# few ideas



## TTgreeny (Aug 22, 2008)

how about a good salesman/bad salesman section,where people can post up there experiences with sellers on teh forum?
also a section where we recommend garages an other services we've used,an warn people about bad experiences?


----------



## KammyTT (Jun 28, 2006)

the only problem with good salesman/bad salesman is that it would most likely end up with slagging matches between the parties involved.

in the past where there have been major greviances the problem has been made aware and i think that is the correct way to go about it.

as for the garage review, its a good idea if its a mark out of ten basis.

my 2p


----------



## CamV6 (Oct 26, 2003)

KammyTT said:


> as for the garage review, its a good idea if its a mark out of ten basis.

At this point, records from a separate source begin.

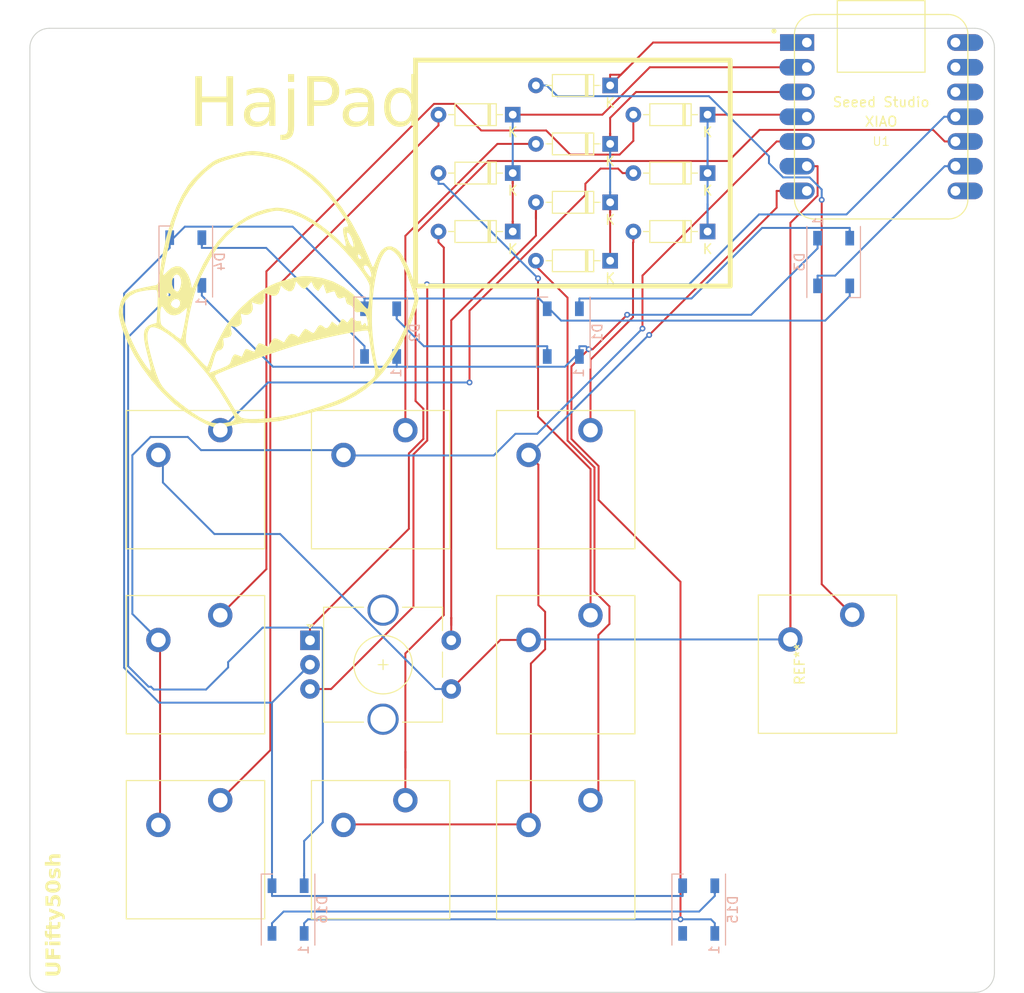
<source format=kicad_pcb>
(kicad_pcb
	(version 20240108)
	(generator "pcbnew")
	(generator_version "8.0")
	(general
		(thickness 1.6)
		(legacy_teardrops no)
	)
	(paper "A4")
	(layers
		(0 "F.Cu" signal)
		(31 "B.Cu" signal)
		(32 "B.Adhes" user "B.Adhesive")
		(33 "F.Adhes" user "F.Adhesive")
		(34 "B.Paste" user)
		(35 "F.Paste" user)
		(36 "B.SilkS" user "B.Silkscreen")
		(37 "F.SilkS" user "F.Silkscreen")
		(38 "B.Mask" user)
		(39 "F.Mask" user)
		(40 "Dwgs.User" user "User.Drawings")
		(41 "Cmts.User" user "User.Comments")
		(42 "Eco1.User" user "User.Eco1")
		(43 "Eco2.User" user "User.Eco2")
		(44 "Edge.Cuts" user)
		(45 "Margin" user)
		(46 "B.CrtYd" user "B.Courtyard")
		(47 "F.CrtYd" user "F.Courtyard")
		(48 "B.Fab" user)
		(49 "F.Fab" user)
		(50 "User.1" user)
		(51 "User.2" user)
		(52 "User.3" user)
		(53 "User.4" user)
		(54 "User.5" user)
		(55 "User.6" user)
		(56 "User.7" user)
		(57 "User.8" user)
		(58 "User.9" user)
	)
	(setup
		(pad_to_mask_clearance 0)
		(allow_soldermask_bridges_in_footprints no)
		(pcbplotparams
			(layerselection 0x00010fc_ffffffff)
			(plot_on_all_layers_selection 0x0000000_00000000)
			(disableapertmacros no)
			(usegerberextensions no)
			(usegerberattributes yes)
			(usegerberadvancedattributes yes)
			(creategerberjobfile yes)
			(dashed_line_dash_ratio 12.000000)
			(dashed_line_gap_ratio 3.000000)
			(svgprecision 4)
			(plotframeref no)
			(viasonmask no)
			(mode 1)
			(useauxorigin no)
			(hpglpennumber 1)
			(hpglpenspeed 20)
			(hpglpendiameter 15.000000)
			(pdf_front_fp_property_popups yes)
			(pdf_back_fp_property_popups yes)
			(dxfpolygonmode yes)
			(dxfimperialunits yes)
			(dxfusepcbnewfont yes)
			(psnegative no)
			(psa4output no)
			(plotreference yes)
			(plotvalue yes)
			(plotfptext yes)
			(plotinvisibletext no)
			(sketchpadsonfab no)
			(subtractmaskfromsilk no)
			(outputformat 1)
			(mirror no)
			(drillshape 0)
			(scaleselection 1)
			(outputdirectory "G:/Downloads/hackpad/hackpads/hajpad/production/gerbers/")
		)
	)
	(net 0 "")
	(net 1 "VCC")
	(net 2 "WS2812B")
	(net 3 "Net-(D1-DOUT)")
	(net 4 "GND")
	(net 5 "Net-(D2-DOUT)")
	(net 6 "ROW0")
	(net 7 "Net-(D5-A)")
	(net 8 "ROW1")
	(net 9 "Net-(D6-A)")
	(net 10 "Net-(D7-A)")
	(net 11 "ROW2")
	(net 12 "Net-(D8-A)")
	(net 13 "RES2")
	(net 14 "Net-(D10-A)")
	(net 15 "Net-(D11-A)")
	(net 16 "ROW3")
	(net 17 "Net-(D12-A)")
	(net 18 "Net-(D13-A)")
	(net 19 "Net-(D14-A)")
	(net 20 "REA")
	(net 21 "COL1")
	(net 22 "REB")
	(net 23 "COL0")
	(net 24 "COL2")
	(net 25 "unconnected-(U1-PB09_A7_D7_RX-Pad8)")
	(net 26 "unconnected-(U1-GND-Pad13)")
	(net 27 "unconnected-(U1-3V3-Pad12)")
	(net 28 "unconnected-(U1-5V-Pad14)")
	(net 29 "Net-(D15-DIN)")
	(net 30 "Net-(D1-DIN)")
	(net 31 "Net-(D16-DIN)")
	(net 32 "unconnected-(D15-DOUT-Pad2)")
	(footprint "PCM_Switch_Keyboard_Cherry_MX:SW_Cherry_MX_PCB_1.00u" (layer "F.Cu") (at 112.0145 98.982))
	(footprint "Diode_THT:D_DO-35_SOD27_P7.62mm_Horizontal" (layer "F.Cu") (at 144.5745 73.5 180))
	(footprint "Seeed_Studio_XIAO_Series:XIAO-Generic-Hybrid-14P-2.54-21X17.8MM" (layer "F.Cu") (at 182.3895 61.712))
	(footprint "LOGO" (layer "F.Cu") (at 119.9 77.1 15))
	(footprint "Diode_THT:D_DO-35_SOD27_P7.62mm_Horizontal" (layer "F.Cu") (at 164.5745 67.5 180))
	(footprint "MountingHole:MountingHole_2.1mm" (layer "F.Cu") (at 189 146.4))
	(footprint "Diode_THT:D_DO-35_SOD27_P7.62mm_Horizontal" (layer "F.Cu") (at 154.5745 70.5 180))
	(footprint "Rotary_Encoder:RotaryEncoder_Alps_EC11E-Switch_Vertical_H20mm_CircularMountingHoles" (layer "F.Cu") (at 123.7645 115.482))
	(footprint "Diode_THT:D_DO-35_SOD27_P7.62mm_Horizontal" (layer "F.Cu") (at 144.5745 61.5 180))
	(footprint "PCM_Switch_Keyboard_Cherry_MX:SW_Cherry_MX_PCB_1.00u" (layer "F.Cu") (at 131.0145 98.982))
	(footprint "PCM_Switch_Keyboard_Cherry_MX:SW_Cherry_MX_PCB_1.00u" (layer "F.Cu") (at 131.0145 136.982))
	(footprint "PCM_Switch_Keyboard_Cherry_MX:SW_Cherry_MX_PCB_1.00u" (layer "F.Cu") (at 150.0145 136.982))
	(footprint "PCM_Switch_Keyboard_Cherry_MX:SW_Cherry_MX_PCB_1.00u" (layer "F.Cu") (at 112.0145 136.982))
	(footprint "MountingHole:MountingHole_2.1mm" (layer "F.Cu") (at 100 57.7))
	(footprint "PCM_Switch_Keyboard_Cherry_MX:SW_Cherry_MX_PCB_1.00u" (layer "F.Cu") (at 112.0145 117.982))
	(footprint "Diode_THT:D_DO-35_SOD27_P7.62mm_Horizontal" (layer "F.Cu") (at 164.5745 73.5 180))
	(footprint "PCM_Switch_Keyboard_Cherry_MX:SW_Cherry_MX_PCB_1.00u" (layer "F.Cu") (at 150.0145 117.982))
	(footprint "Diode_THT:D_DO-35_SOD27_P7.62mm_Horizontal" (layer "F.Cu") (at 164.5745 61.5 180))
	(footprint "PCM_Switch_Keyboard_Cherry_MX:SW_Cherry_MX_PCB_3.00u_90deg" (layer "F.Cu") (at 176.8845 117.932))
	(footprint "Diode_THT:D_DO-35_SOD27_P7.62mm_Horizontal"
		(layer "F.Cu")
		(uuid "bccf5931-9e5b-4c0d-834e-ee085cf032f3")
		(at 144.5745 67.5 180)
		(descr "Diode, DO-35_SOD27 series, Axial, Horizontal, pin pitch=7.62mm, , length*diameter=4*2mm^2, , http://www.diodes.com/_files/packages/DO-35.pdf")
		(tags "Diode DO-35_SOD27 series Axial Horizontal pin pitch 7.62mm  length 4mm diameter 2mm")
		(property "Reference" "D12"
			(at 3.81 -2.12 0)
			(layer "F.SilkS")
			(hide yes)
			(uuid "0787e677-ce40-46a1-809a-49587f79493a")
			(effects
				(font
					(size 1 1)
					(thickness 0.15)
				)
			)
		)
		(property "Value" "1N4148"
			(at 3.81 2.12 0)
			(layer "F.Fab")
			(uuid "e6760b2e-1bc8-4a5a-a7ab-2a3d15893000")
			(effects
				(font
					(size 1 1)
					(thickness 0.15)
				)
			)
		)
		(property "Footprint" "Diode_THT:D_DO-35_SOD27_P7.62mm_Horizontal"
			(at 0 0 180)
			(unlocked yes)
			(layer "F.Fab")
			(hide yes)
			(uuid "4e351aad-7e7c-4e19-b0ff-c94358aeef36")
			(effects
				(font
					(size 1.27 1.27)
					(thickness 0.15)
				)
			)
		)
		(property "Datasheet" "https://assets.nexperia.com/documents/data-sheet/1N4148_1N4448.pdf"
			(at 0 0 180)
			(unlocked yes)
			(layer "F.Fab")
			(hide yes)
			(uuid "03fecf25-39a3-4e40-812d-de74988fd139")
			(effects
				(font
					(size 1.27 1.27)
					(thickness 0.15)
				)
			)
		)
		(property "Description" "100V 0.15A standard switching diode, DO-35"
			(at 0 0 180)
			(unlocked yes)
			(layer "F.Fab")
			(hide yes)
			(uuid "b7a2379b-3c08-469e-b114-716ab6515190")
			(effects
				(font
					(size 1.27 1.27)
					(thickness 0.15)
				)
			)
		)
		(property "Sim.Device" "D"
			(at 0 0 180)
			(unlocked yes)
			(layer "F.Fab")
			(hide yes)
			(uuid "5514da83-4a8d-4ef1-ad0e-9509c60d4f29")
			(effects
				(font
					(size 1 1)
					(thickness 0.15)
				)
			)
		)
		(property "Sim.Pins" "1=K 2=A"
			(at 0 0 180)
			(unlocked yes)
			(layer "F.Fab")
			(hide yes)
			(uuid "8f437eb1-862b-4c42-baf5-e74a89432da7")
			(effects
				(font
					(size 1 1)
					(thickness 0.15)
				)
			)
		)
		(property ki_fp_filters "D*DO?35*")
		(path "/971ff111-f486-455e-bccb-7ec542a2a66f")
		(sheetname "Root")
		(sheetfile "macropad.kicad_sch")
		(attr through_hole)
		(fp_line
			(start 6.58 0)
			(end 5.93 0)
			(stroke
				(width 0.12)
				(type solid)
			)
			(layer "F.SilkS")
			(uuid "7e45d46b-95d3-4b27-9f15-b017a27a4406")
		)
		(fp_line
			(start 5.93 1.12)
			(end 5.93 -1.12)
			(stroke
				(width 0.12)
				(type solid)
			)
			(layer "F.SilkS")
			(uuid "1458d48d-98aa-40c1-bd89-a18e453d3019")
		)
		(fp_line
			(start 5.93 -1.12)
			(end 1.69 -1.12)
			(stroke
				(width 0.12)
				(type solid)
			)
			(layer "F.SilkS")
			(uuid "81
... [154170 chars truncated]
</source>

That's something that's been suggested on here for as long as I've been on these boards, but there doesnt seem any will on the part of the TTF to do this


----------



## TTgreeny (Aug 22, 2008)

its a shame,as a good friend of mine has recently setup a garage in doncaster,over 20yrs experience over 10years with vw/audi an over 10yrs on patrol with the AA.
these kinda of things are good to share with people,as it will save some money,like wise if someones paid over the odds for a poor job,i'd like to be aware of it [smiley=bigcry.gif]


----------



## kmpowell (May 6, 2002)

I've created a new section based on your idea.


----------



## TTgreeny (Aug 22, 2008)

nice one 8)


----------